Understanding Capital Volume II, John Fox, 1985


Chapter 4: The Three Formulas of the Circuit

"Capital as self-expanding value embraces not only class relations, a society of a definite character resting on the existence of labor in the form of wage-labor. It is a movement, a circuit-describing process going through various stages, which itself comprises three different forms of the circuit-describing process. Therefore it can be understood only as motion, not as a thing at rest." (p. 108 [p. 185])

In this chapter, Marx consolidates and partially extends the argument of the previous three chapters. He begins by noting that the circuit of capital represents the unity of circulation and production, but not this unity alone. The circuit of industrial capital represents in addition the unity of the three forms of capital and of their circuits.

We have already seen that the circuit of capital takes place partially in the sphere of circulation (where money is exchanged for the elements of productive capital, and where commodity capital is exchanged for money), and partially in the sphere of production (where productive capital functions to create commodity capital). The totality of an industrial capital is, however, at any given moment partially in all three forms: part in money form, ready to be exchanged for labor-power and means of production; part as functioning productive capital; and part as commodity products to be placed on the market.

Moreover, the circuit of capital is a process that unfolds over time.
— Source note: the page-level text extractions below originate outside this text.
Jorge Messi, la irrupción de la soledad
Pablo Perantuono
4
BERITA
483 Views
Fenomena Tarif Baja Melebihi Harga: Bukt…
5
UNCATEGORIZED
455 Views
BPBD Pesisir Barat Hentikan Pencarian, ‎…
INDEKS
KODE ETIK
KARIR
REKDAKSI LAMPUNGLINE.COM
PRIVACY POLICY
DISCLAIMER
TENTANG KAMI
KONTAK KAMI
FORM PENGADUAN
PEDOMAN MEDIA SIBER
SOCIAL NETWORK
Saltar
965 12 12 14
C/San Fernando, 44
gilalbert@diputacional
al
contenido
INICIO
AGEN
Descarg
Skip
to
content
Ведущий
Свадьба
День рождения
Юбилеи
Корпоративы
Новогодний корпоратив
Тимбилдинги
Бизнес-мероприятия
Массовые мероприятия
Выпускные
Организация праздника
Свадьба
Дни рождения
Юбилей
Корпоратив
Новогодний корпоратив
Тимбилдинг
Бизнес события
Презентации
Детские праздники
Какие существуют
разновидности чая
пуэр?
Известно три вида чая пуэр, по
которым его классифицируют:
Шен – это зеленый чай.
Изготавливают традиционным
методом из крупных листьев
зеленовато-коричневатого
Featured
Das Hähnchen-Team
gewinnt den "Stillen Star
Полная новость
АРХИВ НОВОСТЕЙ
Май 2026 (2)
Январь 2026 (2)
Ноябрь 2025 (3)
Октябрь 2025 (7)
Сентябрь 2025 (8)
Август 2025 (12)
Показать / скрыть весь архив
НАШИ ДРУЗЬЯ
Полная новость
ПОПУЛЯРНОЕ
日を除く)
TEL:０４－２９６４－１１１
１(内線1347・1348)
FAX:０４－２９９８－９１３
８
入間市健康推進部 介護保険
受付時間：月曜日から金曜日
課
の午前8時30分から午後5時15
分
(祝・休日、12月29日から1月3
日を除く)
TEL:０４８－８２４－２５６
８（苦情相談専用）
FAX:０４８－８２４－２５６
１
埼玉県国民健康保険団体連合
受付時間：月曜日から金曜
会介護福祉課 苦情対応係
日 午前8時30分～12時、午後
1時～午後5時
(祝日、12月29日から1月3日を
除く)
Marx argues that this dynamic aspect of capitalism is crucial to an understanding of the nature of capitalist society. As a formal matter, the idea of expansion of value during the circuit of capital (as a consequence of the production of surplus-value) implies a comparison over time: comparison of the value of advanced capital with the value of the product. Here Marx invokes the distinction between value (embodied labor time) and exchange-value (the manifestation of value in the proportions in which commodities exchange for one another on the market) to refute the misconception that non-contemporaneous comparisons of value are impossible. While it is indeed the case that advanced capital and the commodity product cannot exchange for one another, because they exist at different points in time, it is still sensible to compare their values. Indeed, changes in value of specific commodities that occur during the circuit of capital (as a consequence, e.g., of changes in productivity or in other conditions of production) can cause the process of reproduction to function abnormally. For example, if the value of means of production falls after the capitalist has purchased them, the value of the commodity product is depreciated.

We have seen how a consideration of the circuit of industrial capital entails an examination of the relations among different capitals, relations which are reflected in the exchange of products as commodities. Not all exchange on the part of an individual capital, however, relates that capital to other capitals. Although a capitalist acquires means of production as commodities, these commodities are not necessarily the product of other capitals: they may originate from non-capitalist modes of production. Indeed, it is in large part through the market that capitalism is ultimately able to transform pre-capitalist modes of production.

Furthermore, even when capitalist production is generalized, not all exchanges are exchanges between capitals. Labor-power purchased by the industrial capitalist is not produced by a capitalist production process. Likewise, when commodity capital is sold to consumers, be they workers or capitalists, the buyers are not functioning in the role of capital. The totality of circulation, therefore, represents more than the market interrelations among different capitals, although it includes these interrelations. Circulation in the aggregate is, as we have pointed out, the topic of the third part of Volume II.

Marx restates this point in a different form by examining the balance of supply and demand for an individual capital. Commodity capital C', representing supply, has three value components: constant capital, c, whose value is transferred to the product in the process of production; variable capital, v, whose value is recreated in production during necessary labor time; and surplus-value, s, created during surplus labor time. The value of constant capital, c, also represents demand for means of production purchased as commodities on the market. Variable capital, v, is acquired in the form of wages by workers, and is spent by them for subsistence goods. Variable capital, therefore, also represents demand for commodities. Surplus-value, s, is spent by the capitalist partially for new productive capital, and partially for the capitalist's consumption. To the extent that surplus-value is hoarded, however, rather than immediately spent, there, is an excess of supply over demand, at least from the perspective of the individual capital under consideration.

As Engels notes, the end of this chapter (pp. 120-123 [196-199]) is drawn from source material separate from that used for the rest of the chapter. In this passage Marx makes reference to concepts -such as fixed capital -- that are not explained until later in Volume II.